PROBLEM TO WORK ON – Pull every line that holds the word "ffffff" from the entries.

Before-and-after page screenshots
· · · ·

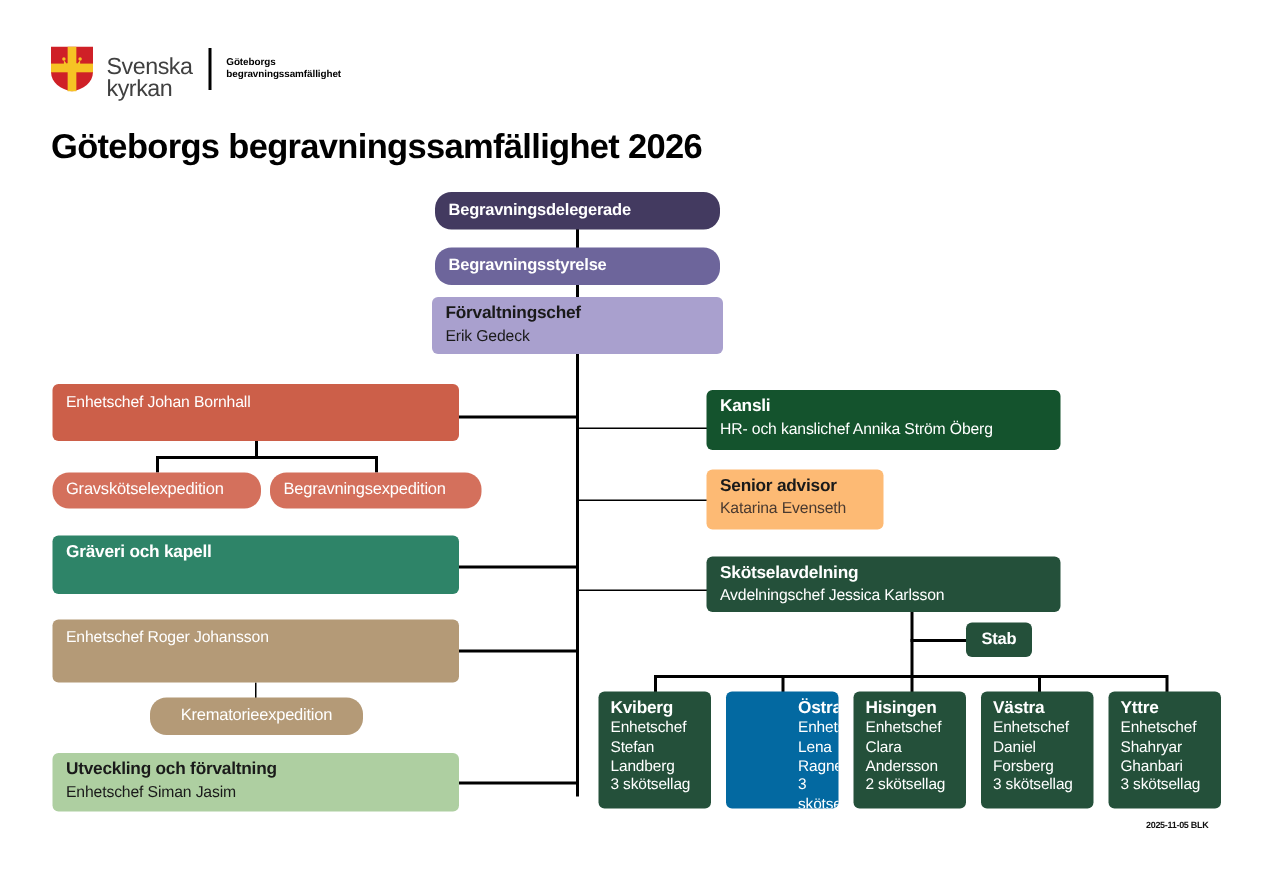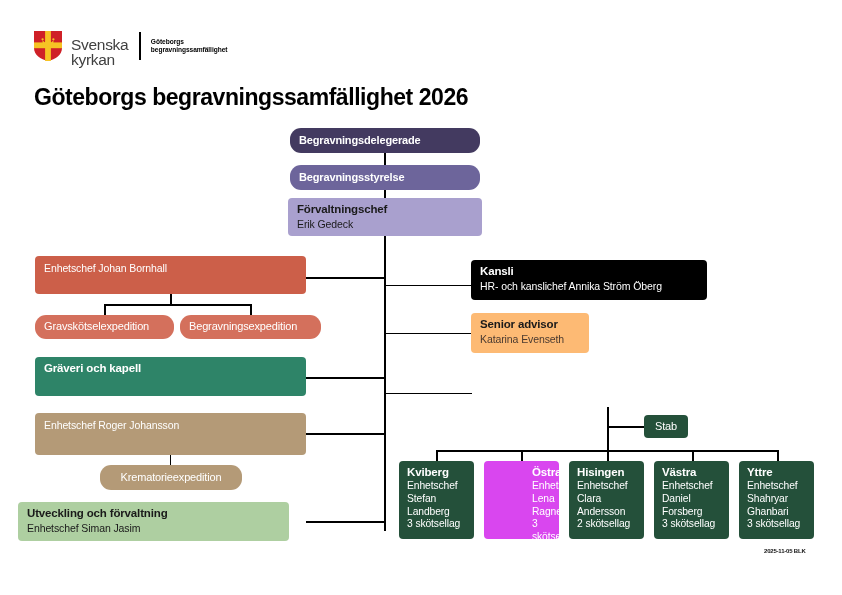--- a/index.html
+++ b/index.html
@@ -241,7 +241,7 @@
     <span class="s" style="color:#1a1a1a;">Enhetschef Siman Jasim</span>
   </div>
 
-  <div class="node" style="left:471px; top:260px; width:236px; height:40px; background:#000000;">
+  <div class="node" style="left:471px; top:260px; width:236px; height:40px; background:#14532d;">
     <span class="t" style="color:#ffffff;">Kansli</span>
     <span class="s" style="color:#ffffff;">HR- och kanslichef Annika Ström Öberg</span>
   </div>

· · · ·

ANSWER –
     <span class="t" style="color:#ffffff;">Kansli</span>
     <span class="s" style="color:#ffffff;">HR- och kanslichef Annika Ström Öberg</span>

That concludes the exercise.